** GIVEN RECORDS follows **

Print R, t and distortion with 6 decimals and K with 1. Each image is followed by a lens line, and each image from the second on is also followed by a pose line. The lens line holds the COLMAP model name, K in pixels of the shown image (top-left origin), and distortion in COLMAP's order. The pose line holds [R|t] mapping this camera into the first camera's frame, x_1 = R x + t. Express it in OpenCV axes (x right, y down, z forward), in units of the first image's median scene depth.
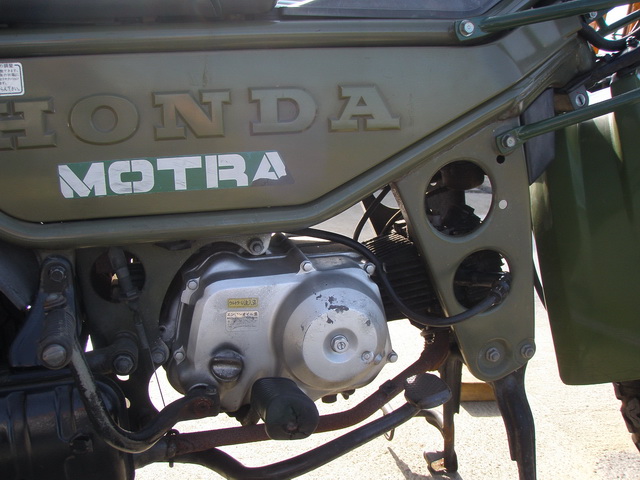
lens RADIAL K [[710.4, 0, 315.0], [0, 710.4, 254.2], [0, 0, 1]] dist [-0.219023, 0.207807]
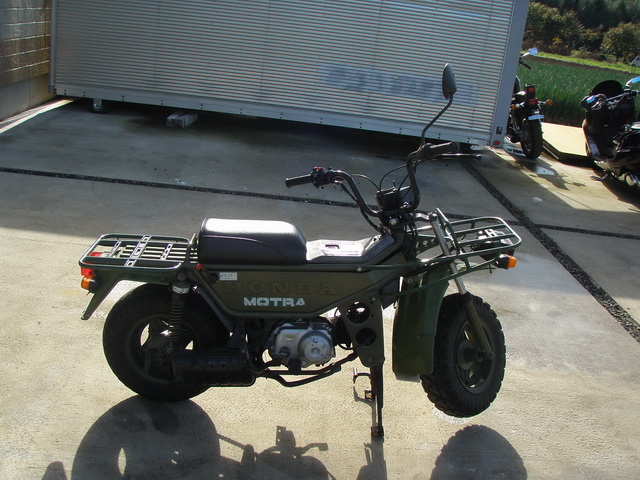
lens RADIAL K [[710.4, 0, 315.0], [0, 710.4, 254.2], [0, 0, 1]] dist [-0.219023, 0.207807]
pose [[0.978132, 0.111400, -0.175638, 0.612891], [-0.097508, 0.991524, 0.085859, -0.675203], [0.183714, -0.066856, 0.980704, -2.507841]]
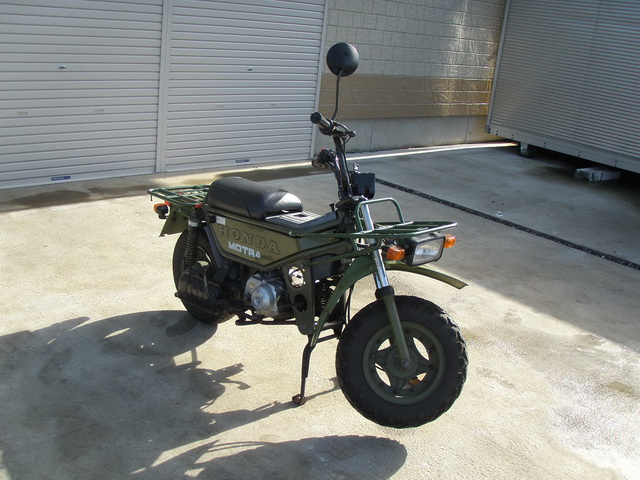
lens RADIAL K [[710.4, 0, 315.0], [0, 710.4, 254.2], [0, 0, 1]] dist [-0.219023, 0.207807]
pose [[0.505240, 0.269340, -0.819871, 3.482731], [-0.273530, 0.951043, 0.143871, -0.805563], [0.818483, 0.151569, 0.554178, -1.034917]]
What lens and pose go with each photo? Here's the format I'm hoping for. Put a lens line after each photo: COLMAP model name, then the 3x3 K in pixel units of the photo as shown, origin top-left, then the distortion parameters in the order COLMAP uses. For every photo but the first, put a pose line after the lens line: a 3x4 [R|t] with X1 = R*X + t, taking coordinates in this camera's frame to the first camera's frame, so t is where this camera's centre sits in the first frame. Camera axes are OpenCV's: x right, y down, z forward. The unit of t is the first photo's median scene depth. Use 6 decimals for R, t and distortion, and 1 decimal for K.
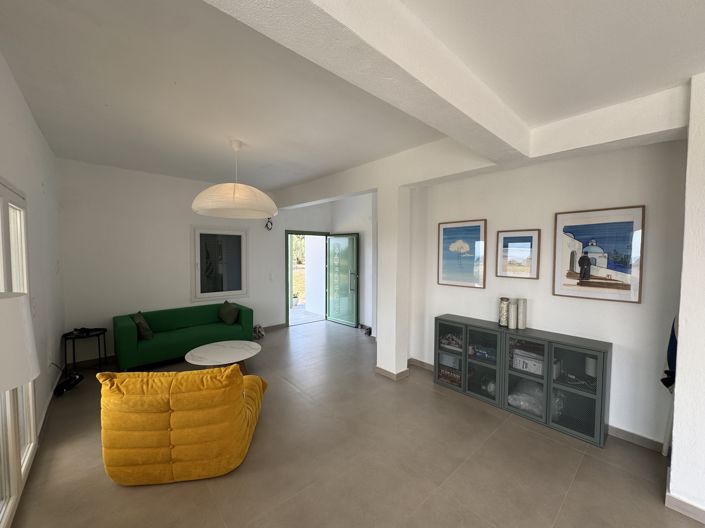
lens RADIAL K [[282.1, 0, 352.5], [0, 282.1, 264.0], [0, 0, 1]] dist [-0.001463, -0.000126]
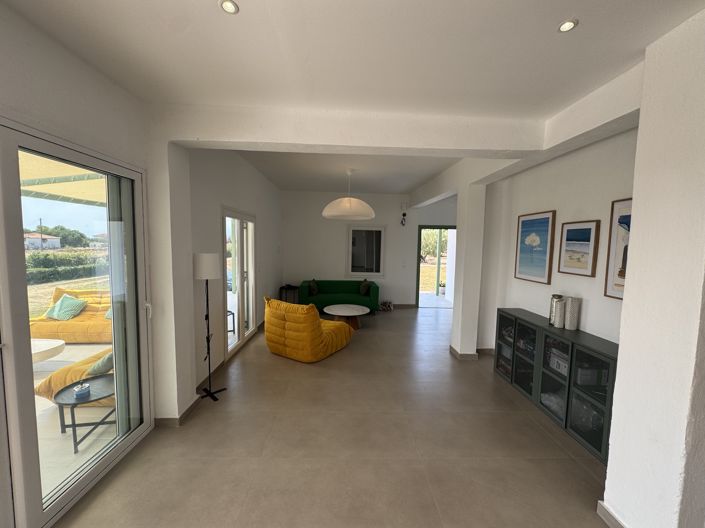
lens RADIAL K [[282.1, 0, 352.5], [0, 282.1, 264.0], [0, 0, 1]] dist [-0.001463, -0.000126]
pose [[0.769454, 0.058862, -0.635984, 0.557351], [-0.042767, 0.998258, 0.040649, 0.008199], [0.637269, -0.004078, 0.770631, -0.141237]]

** End of GIVEN RECORDS **

» PROBLEM DETAILS: Reproduce the entire listing above line for line, leaving out the pictures.

» SOLVED EXERCISE:
Print R, t and distortion with 6 decimals and K with 1. Each image is followed by a lens line, and each image from the second on is also followed by a pose line. The lens line holds the COLMAP model name, K in pixels of the shown image (top-left origin), and distortion in COLMAP's order. The pose line holds [R|t] mapping this camera into the first camera's frame, x_1 = R x + t. Express it in OpenCV axes (x right, y down, z forward), in units of the first image's median scene depth.
lens RADIAL K [[710.4, 0, 315.0], [0, 710.4, 254.2], [0, 0, 1]] dist [-0.219023, 0.207807]
lens RADIAL K [[710.4, 0, 315.0], [0, 710.4, 254.2], [0, 0, 1]] dist [-0.219023, 0.207807]
pose [[0.978132, 0.111400, -0.175638, 0.612891], [-0.097508, 0.991524, 0.085859, -0.675203], [0.183714, -0.066856, 0.980704, -2.507841]]
lens RADIAL K [[710.4, 0, 315.0], [0, 710.4, 254.2], [0, 0, 1]] dist [-0.219023, 0.207807]
pose [[0.505240, 0.269340, -0.819871, 3.482731], [-0.273530, 0.951043, 0.143871, -0.805563], [0.818483, 0.151569, 0.554178, -1.034917]]
What lens and pose go with each photo? Here's the format I'm hoping for. Put a lens line after each photo: COLMAP model name, then the 3x3 K in pixel units of the photo as shown, origin top-left, then the distortion parameters in the order COLMAP uses. For every photo but the first, put a pose line after the lens line: a 3x4 [R|t] with X1 = R*X + t, taking coordinates in this camera's frame to the first camera's frame, so t is where this camera's centre sits in the first frame. Camera axes are OpenCV's: x right, y down, z forward. The unit of t is the first photo's median scene depth. Use 6 decimals for R, t and distortion, and 1 decimal for K.
lens RADIAL K [[282.1, 0, 352.5], [0, 282.1, 264.0], [0, 0, 1]] dist [-0.001463, -0.000126]
lens RADIAL K [[282.1, 0, 352.5], [0, 282.1, 264.0], [0, 0, 1]] dist [-0.001463, -0.000126]
pose [[0.769454, 0.058862, -0.635984, 0.557351], [-0.042767, 0.998258, 0.040649, 0.008199], [0.637269, -0.004078, 0.770631, -0.141237]]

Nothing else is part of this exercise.